[Records shown]

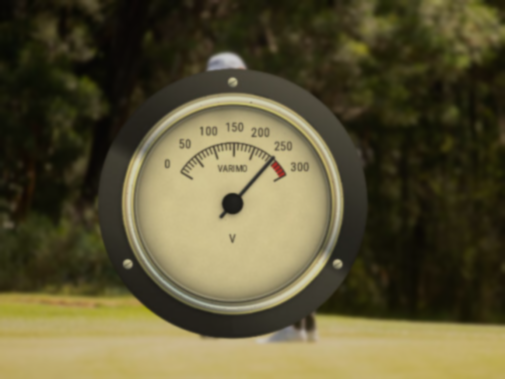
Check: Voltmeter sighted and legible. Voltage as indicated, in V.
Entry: 250 V
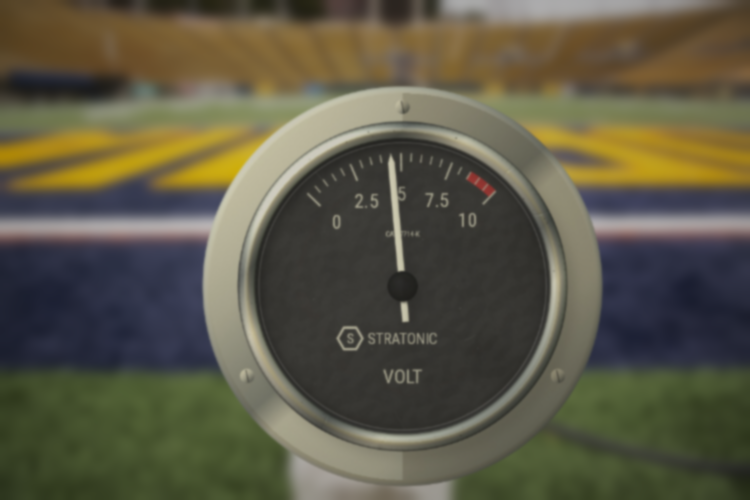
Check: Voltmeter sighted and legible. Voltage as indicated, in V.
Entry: 4.5 V
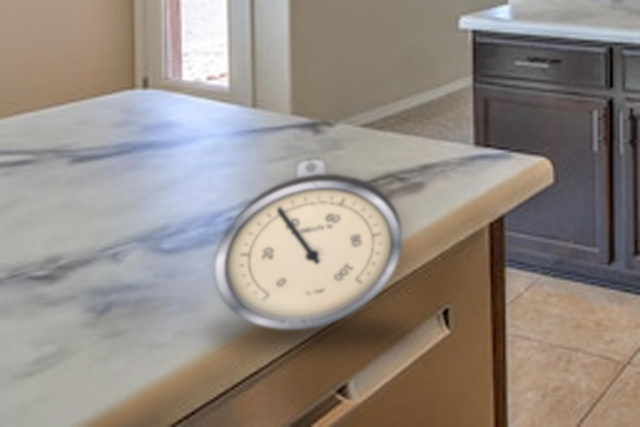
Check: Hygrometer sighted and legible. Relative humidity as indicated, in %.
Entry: 40 %
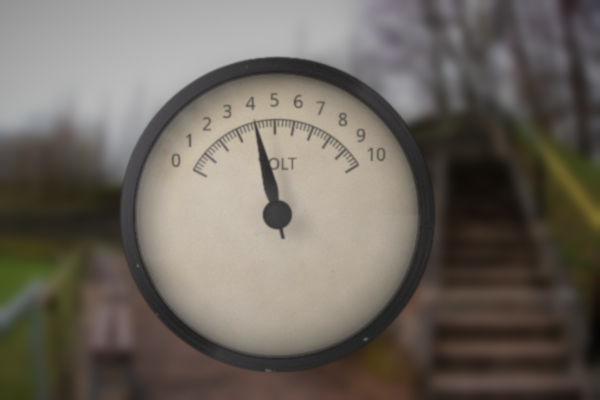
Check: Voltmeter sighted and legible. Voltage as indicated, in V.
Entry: 4 V
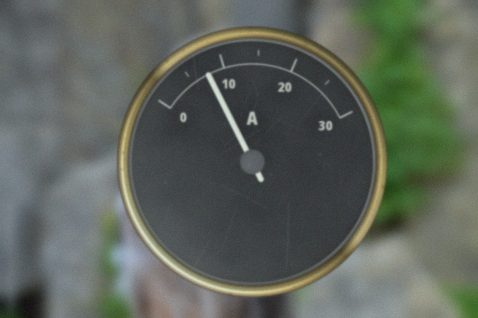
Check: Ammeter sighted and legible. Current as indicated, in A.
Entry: 7.5 A
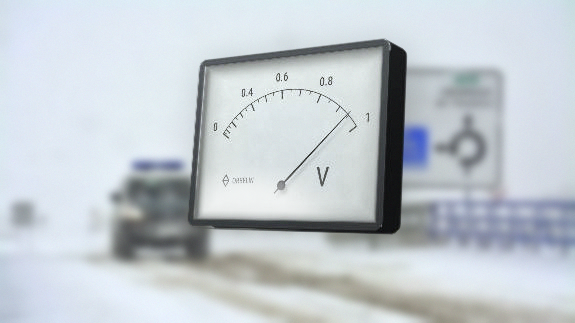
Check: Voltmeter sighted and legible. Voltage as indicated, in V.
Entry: 0.95 V
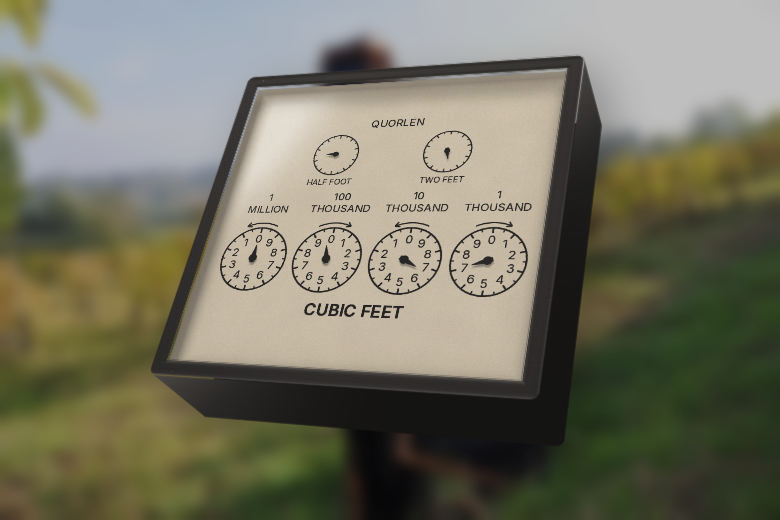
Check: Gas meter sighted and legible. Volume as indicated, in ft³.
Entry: 996700 ft³
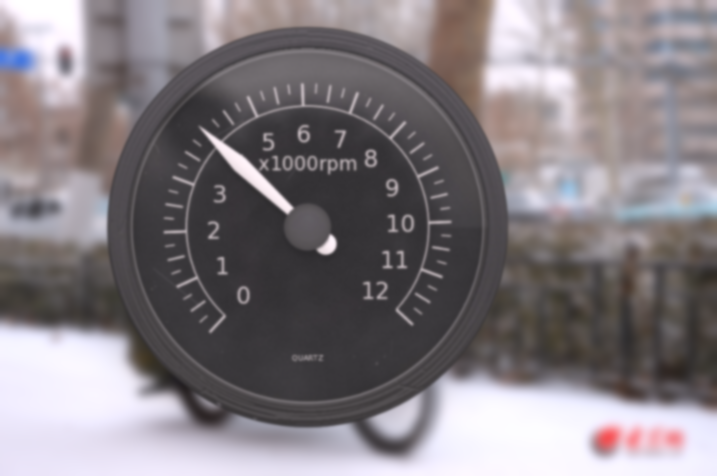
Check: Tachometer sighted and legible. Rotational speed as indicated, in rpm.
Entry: 4000 rpm
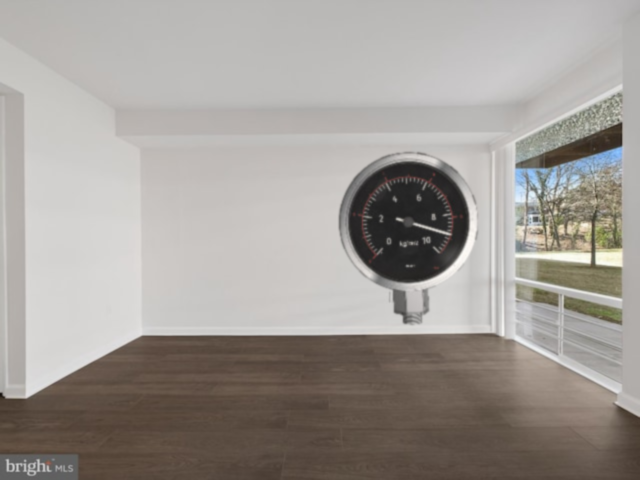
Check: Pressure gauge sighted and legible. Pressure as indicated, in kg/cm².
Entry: 9 kg/cm²
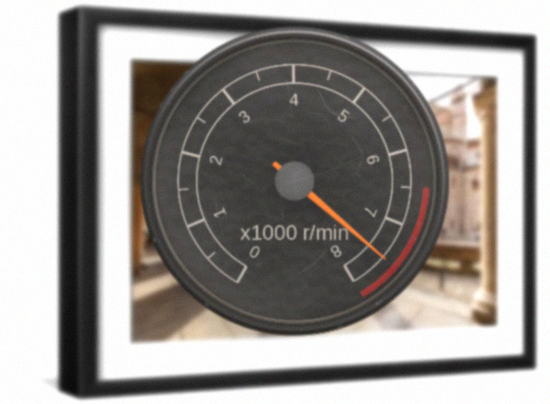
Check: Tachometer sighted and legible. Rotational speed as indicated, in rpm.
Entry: 7500 rpm
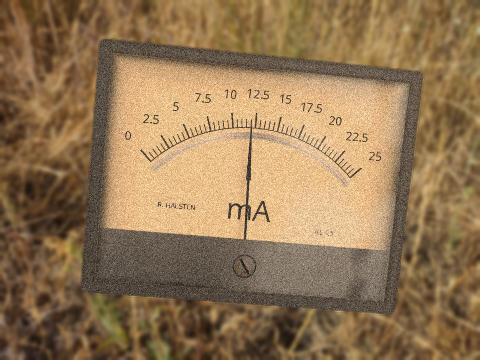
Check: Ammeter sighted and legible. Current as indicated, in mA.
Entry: 12 mA
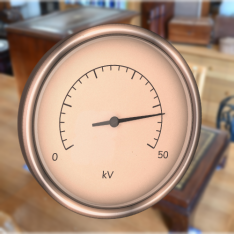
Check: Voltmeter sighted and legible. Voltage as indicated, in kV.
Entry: 42 kV
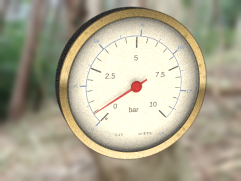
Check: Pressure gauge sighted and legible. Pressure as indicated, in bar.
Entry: 0.5 bar
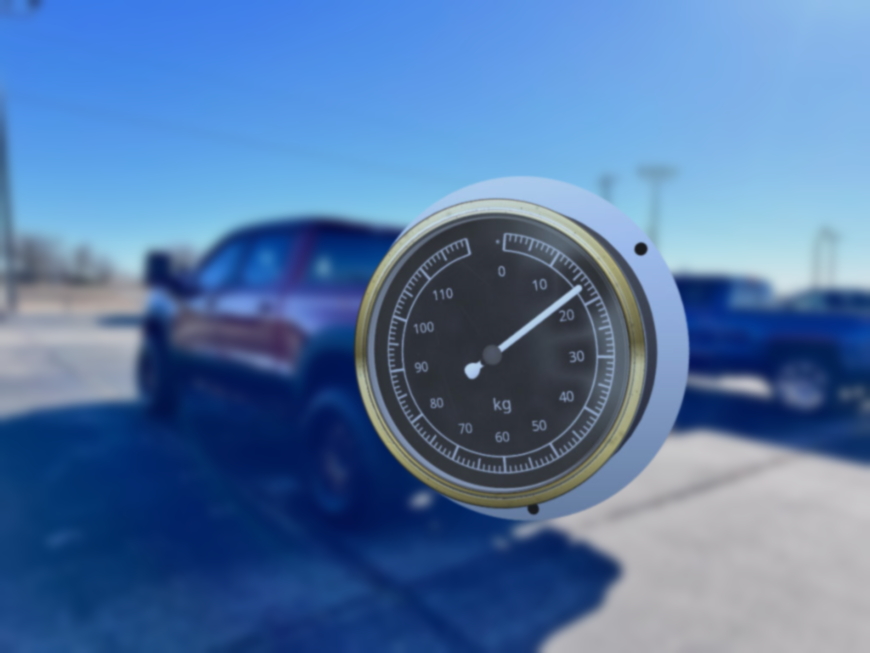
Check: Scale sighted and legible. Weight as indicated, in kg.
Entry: 17 kg
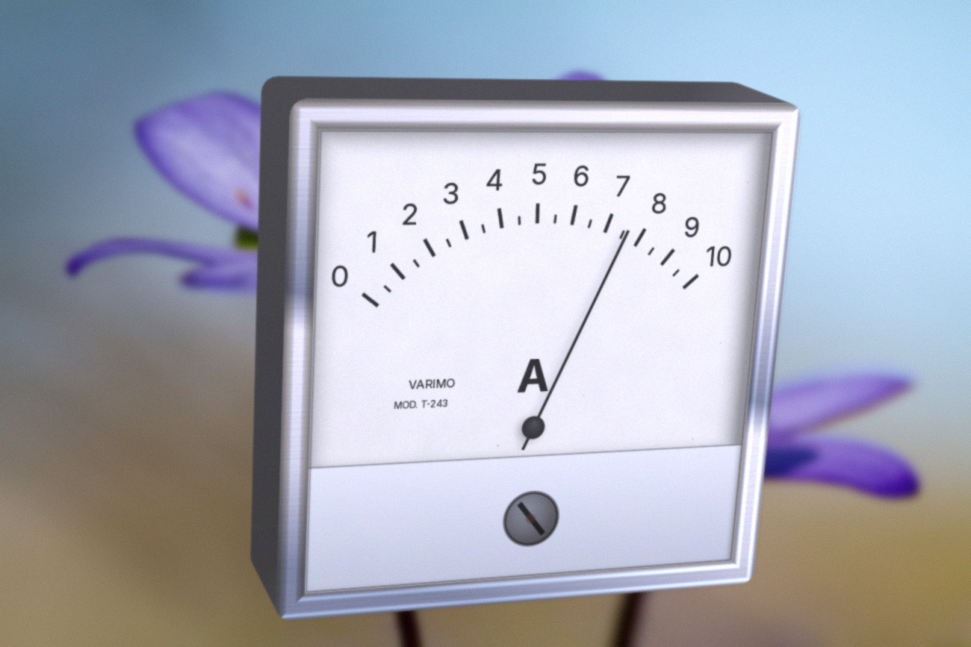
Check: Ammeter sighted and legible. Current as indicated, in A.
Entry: 7.5 A
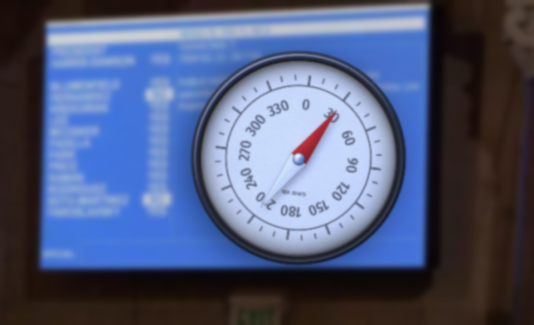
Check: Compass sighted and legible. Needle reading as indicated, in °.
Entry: 30 °
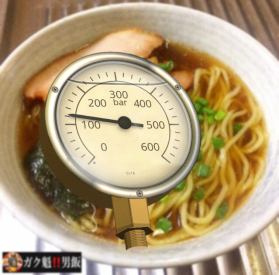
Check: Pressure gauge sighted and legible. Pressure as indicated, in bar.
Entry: 120 bar
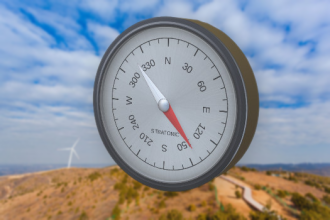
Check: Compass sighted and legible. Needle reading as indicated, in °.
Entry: 140 °
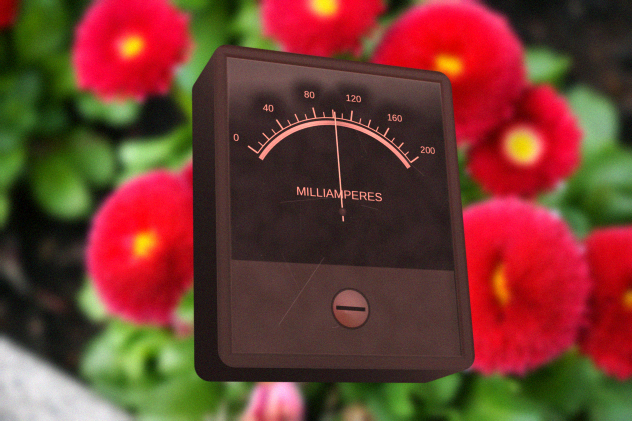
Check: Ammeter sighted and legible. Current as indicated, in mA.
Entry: 100 mA
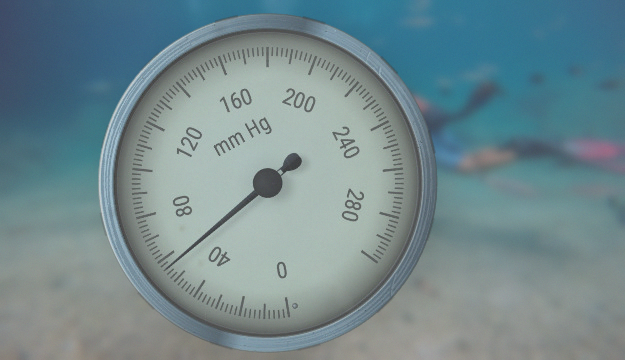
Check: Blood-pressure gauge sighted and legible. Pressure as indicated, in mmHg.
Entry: 56 mmHg
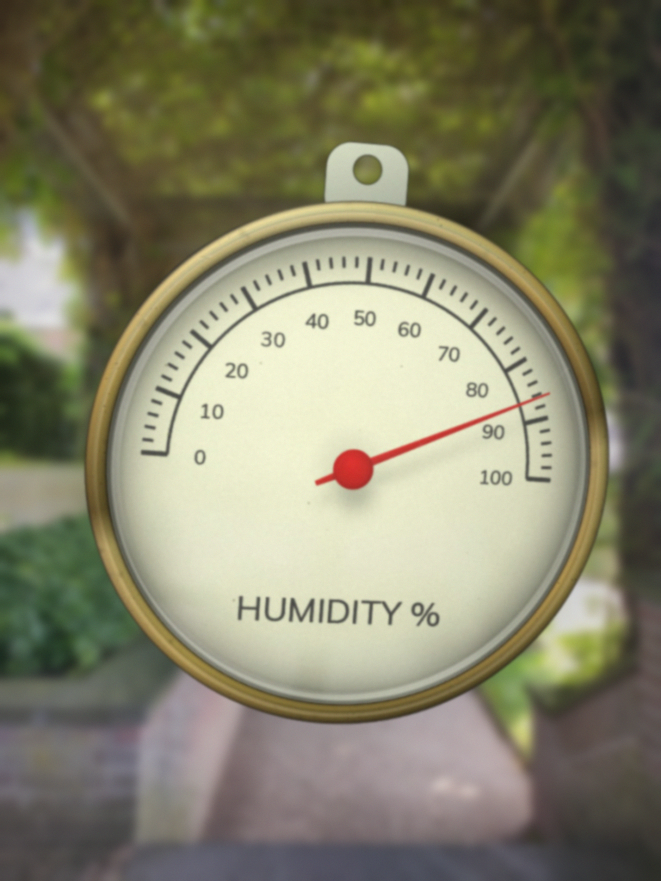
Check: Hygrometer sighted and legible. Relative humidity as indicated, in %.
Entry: 86 %
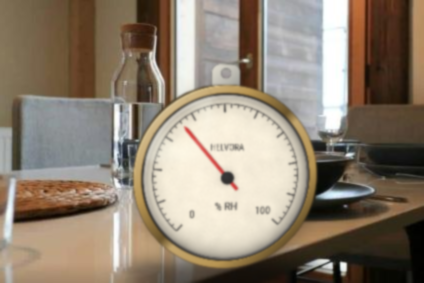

[/Records shown]

Format every line of the data above as a JSON list of strings, one string per line, leaving out blank lines and the pictures.

[
  "Check: Voltmeter sighted and legible. Voltage as indicated, in V.",
  "Entry: 250 V",
  "Check: Voltmeter sighted and legible. Voltage as indicated, in V.",
  "Entry: 4.5 V",
  "Check: Hygrometer sighted and legible. Relative humidity as indicated, in %.",
  "Entry: 40 %",
  "Check: Voltmeter sighted and legible. Voltage as indicated, in V.",
  "Entry: 4 V",
  "Check: Ammeter sighted and legible. Current as indicated, in A.",
  "Entry: 7.5 A",
  "Check: Voltmeter sighted and legible. Voltage as indicated, in V.",
  "Entry: 0.95 V",
  "Check: Gas meter sighted and legible. Volume as indicated, in ft³.",
  "Entry: 996700 ft³",
  "Check: Tachometer sighted and legible. Rotational speed as indicated, in rpm.",
  "Entry: 4000 rpm",
  "Check: Pressure gauge sighted and legible. Pressure as indicated, in kg/cm².",
  "Entry: 9 kg/cm²",
  "Check: Tachometer sighted and legible. Rotational speed as indicated, in rpm.",
  "Entry: 7500 rpm",
  "Check: Ammeter sighted and legible. Current as indicated, in mA.",
  "Entry: 12 mA",
  "Check: Voltmeter sighted and legible. Voltage as indicated, in kV.",
  "Entry: 42 kV",
  "Check: Pressure gauge sighted and legible. Pressure as indicated, in bar.",
  "Entry: 0.5 bar",
  "Check: Scale sighted and legible. Weight as indicated, in kg.",
  "Entry: 17 kg",
  "Check: Ammeter sighted and legible. Current as indicated, in A.",
  "Entry: 7.5 A",
  "Check: Compass sighted and legible. Needle reading as indicated, in °.",
  "Entry: 30 °",
  "Check: Pressure gauge sighted and legible. Pressure as indicated, in bar.",
  "Entry: 120 bar",
  "Check: Compass sighted and legible. Needle reading as indicated, in °.",
  "Entry: 140 °",
  "Check: Ammeter sighted and legible. Current as indicated, in mA.",
  "Entry: 100 mA",
  "Check: Blood-pressure gauge sighted and legible. Pressure as indicated, in mmHg.",
  "Entry: 56 mmHg",
  "Check: Hygrometer sighted and legible. Relative humidity as indicated, in %.",
  "Entry: 86 %"
]